Because COVID-19 is the new virus on the block, there are many misconceptions about how it presents itself in those infected, as well as what you can do to alleviate the symptoms.
While there are many helpful posts online sharing information about the virus, some are spreading fear and confusion with poorly researched drivel.
CNN is helping to bust some of the dangerous myths that are currently circulating on social media, with the help of an infectious disease specialist based at Baylor College of Medicine, Dr Robert Legare Atmar.
Myth One: If you drink enough water, you will be able to prevent infection.
Dr Atmar explains that this information is very much incorrect. Atmar adds that even if drinking water did help protect your throat and lungs from the virus, you would still be able to contract COVID-19 through your nasal passages.
Myth Two: Gargling salt and warm water is another great preventative measure against coronavirus.
A recent post has claimed that “a simple solution of salt and warm water”, when gargled, is powerful enough to kill the COVID-19 virus.
Atmar elaborates that this home remedy “would not be expected to work” on any respiratory virus, including coronavirus.
Myth Three: If you can hold your breath without coughing, you’re in the clear.
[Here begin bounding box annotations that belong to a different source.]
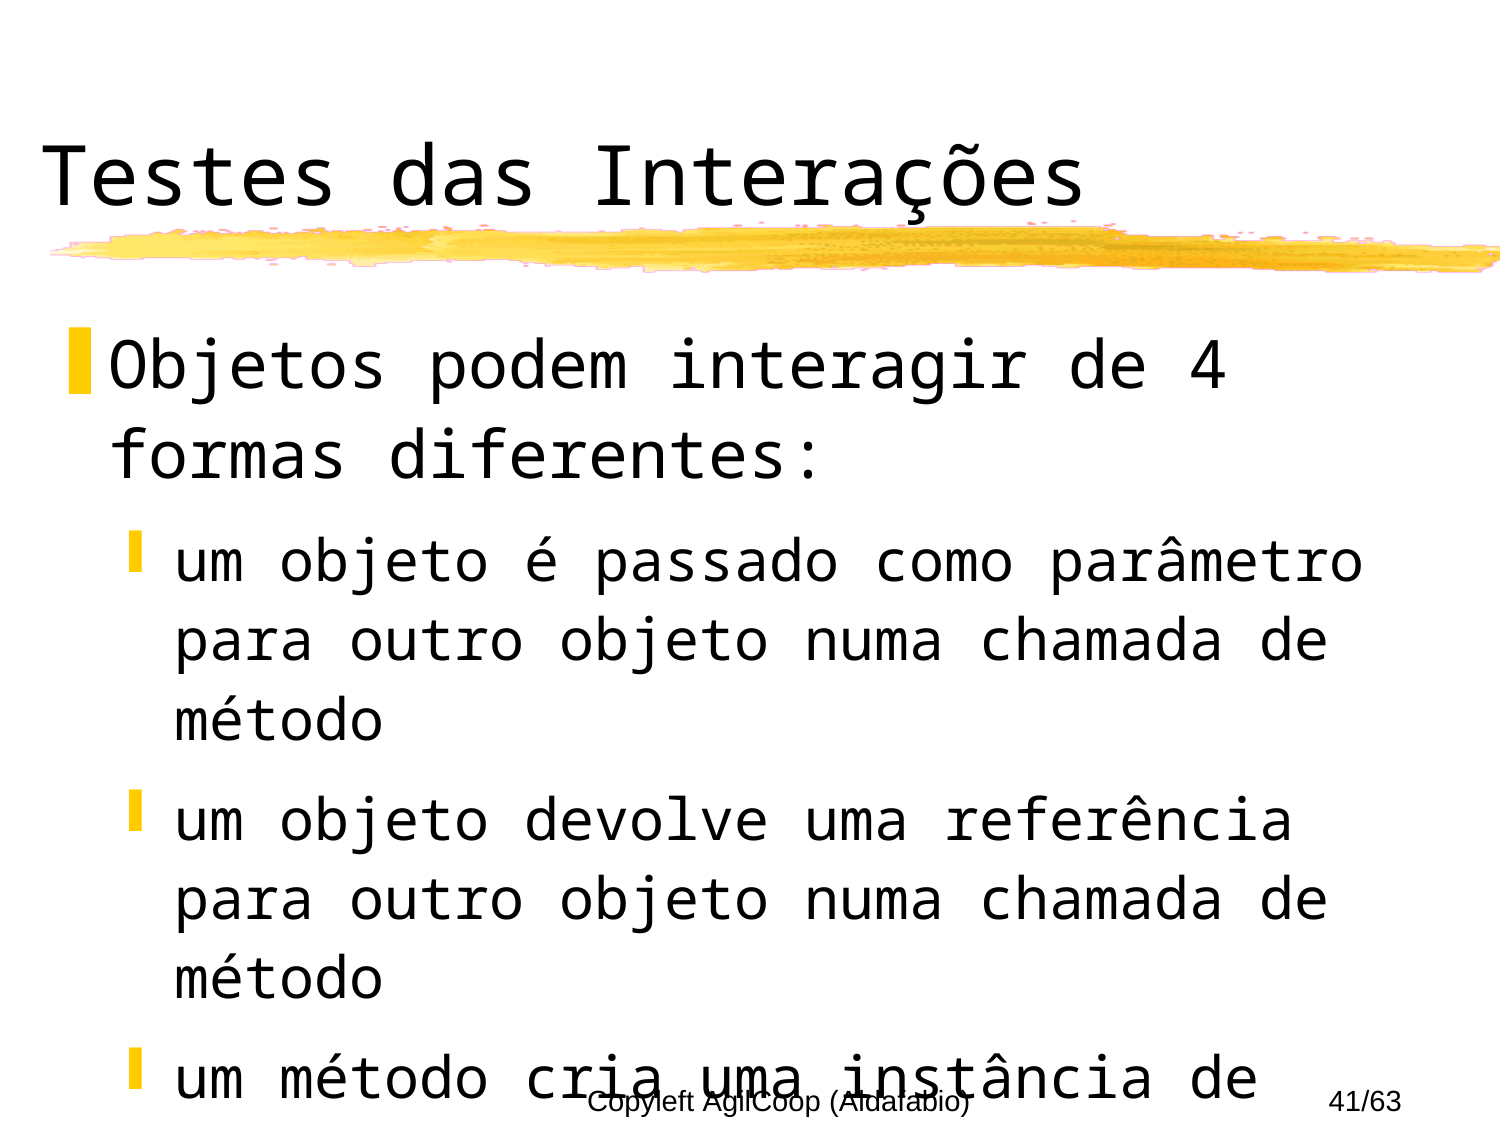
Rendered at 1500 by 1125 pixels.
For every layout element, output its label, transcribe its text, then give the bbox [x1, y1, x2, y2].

picture [50, 215, 1500, 284]
list Objetos podem interagir de 4 formas diferentes: um objeto é passado como parâmetro para outro objeto numa chamada de método um objeto devolve uma referência para outro objeto numa chamada de método um método cria uma instância de outro objeto um método usa uma instância global de outra classe (normalmente evitado) [37, 309, 1417, 1061]
title Testes das Interações [24, 74, 1488, 238]
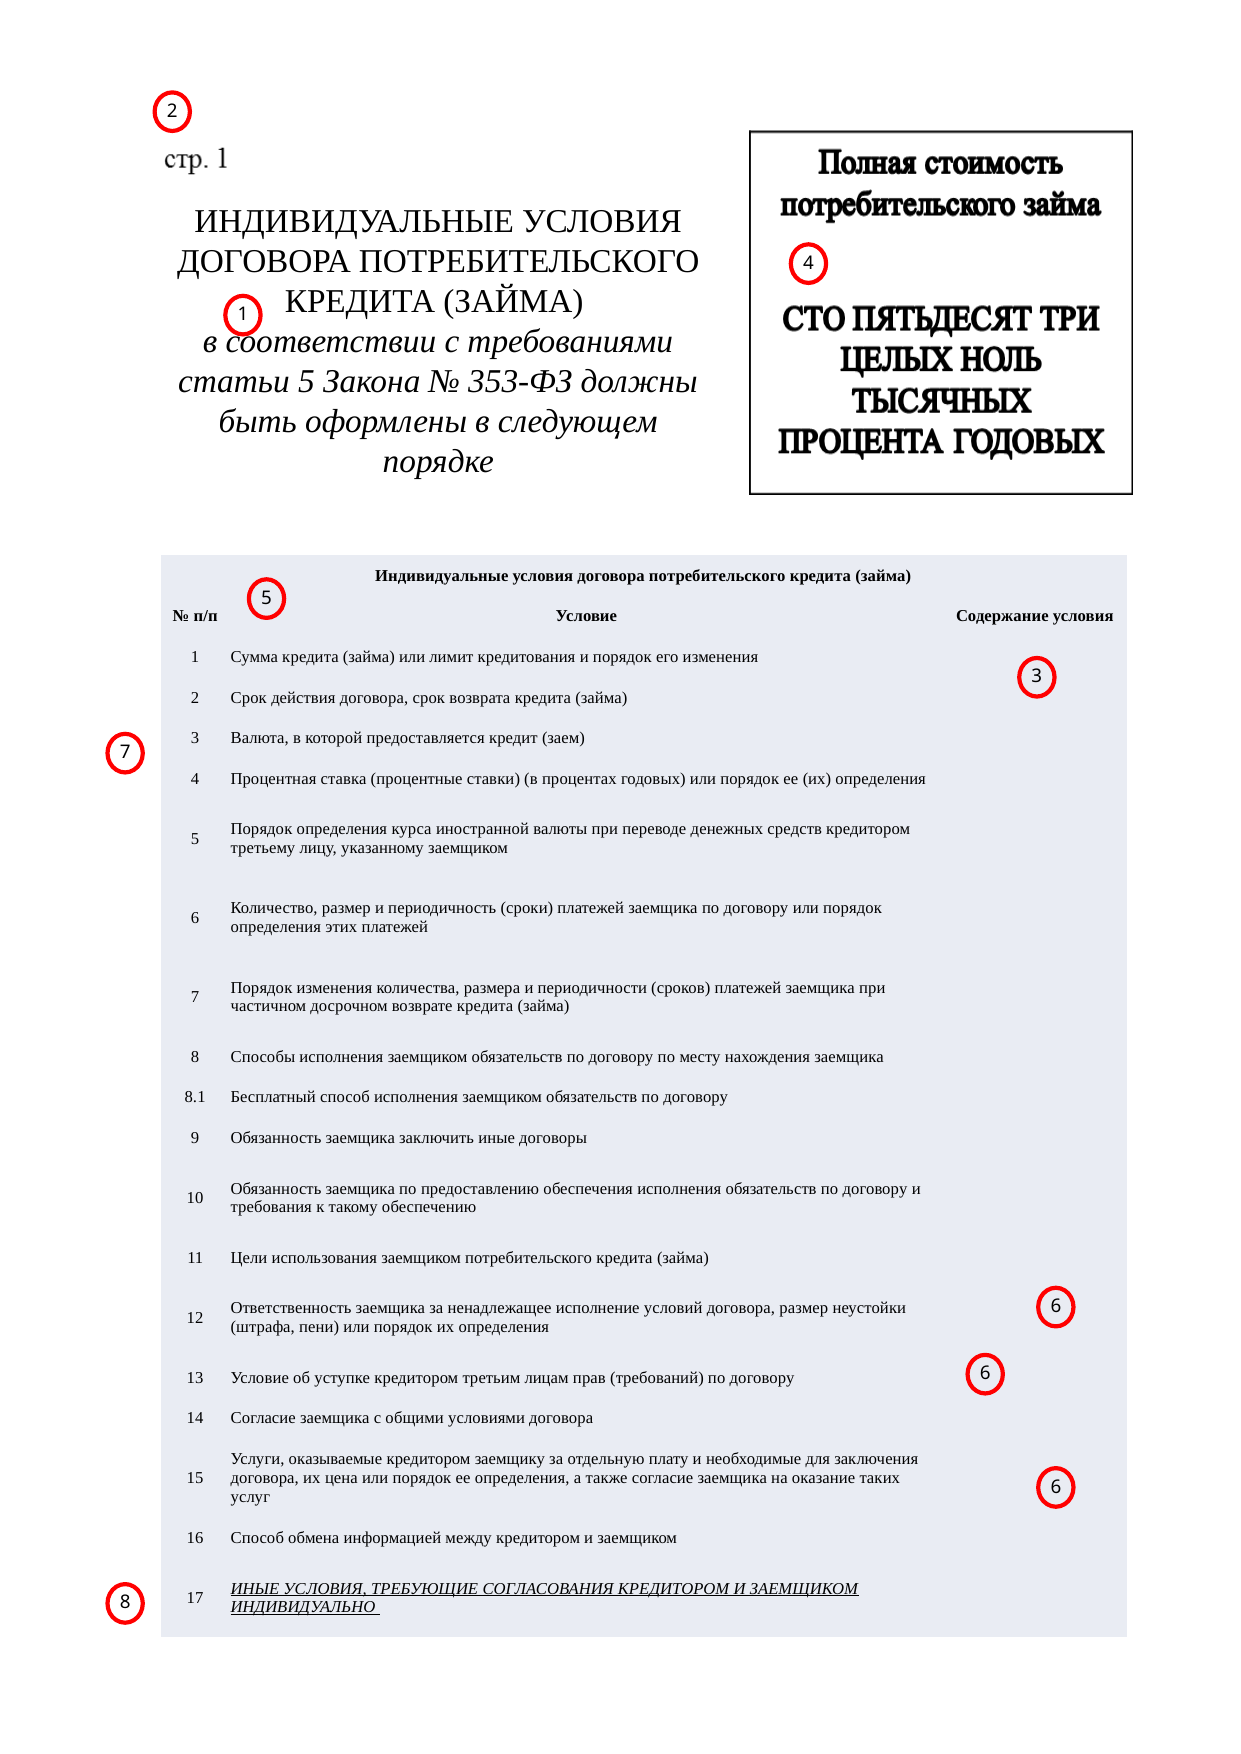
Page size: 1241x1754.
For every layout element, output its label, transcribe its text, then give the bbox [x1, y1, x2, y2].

“Take a deep breath and hold your breath for more than 10 seconds. If you complete it successfully without coughing, without discomfort, stiffness or tightness, it proves there is no fibrosis in the lungs, basically indicates no infection,” the fake health bulletin reads.
Here are the facts:
“When someone has an acute viral infection it can be difficult to take a deep breath and not cough because the airways are irritated. That’s all it means. It doesn’t say anything about fibrosis, even though people with fibrosis might struggle doing it. Being able to hold your breath for 10 seconds also doesn’t mean someone doesn’t have coronavirus.”
Myth Four: If you have a runny nose, there’s no need to panic about COVID-19.
Many social media users are spreading incorrect information about coronavirus symptoms, including that the virus is for the most a “dry cough” and “If you have a runny nose and sputum, you have a common cold,” not COVID-19.
Atmar explains that, while a great deal of those who contracted the virus present a dry cough, the symptoms of coronavirus are varied. Many patients have, on the contrary, displayed a wet cough and phlegm.
Myth Five: Coronavirus? Boom. Now you have pneumonia.
One post details that the COVID-19 infection first presents itself as a sore throat, which then turns into a “nasal fluid that enters the trachea and then the lungs, causing pneumonia”.
This is incorrect, as the trajectory of the COVID-19 infection varies from person to person.
Myth Six: You will experience a drowning sensation from blocked nasal passages.
Myth busted. Atmar says that loads of coronavirus patients don’t even experience nasal congestion at all, let alone a drowning sensation.
Myth Seven: By the time a COVID-19 patient gets to a hospital, their lungs have already experienced irreparable scarring.
The fake news bulletin confidently described that “By the time they have fever and/or cough and go to the hospital, the lung is usually 50% fibrosis and it’s too late”.
Once again, Atmar:
“This information is extremely alarmist. Fibrosis only develops in the minority of patients and 80 percent of coronavirus patients experience only the mild symptoms of the disease, so this is incorrect”.
You wouldn’t ask your dachshund for financial advice, so don’t trust strangers on the internet to provide you with medical recommendations.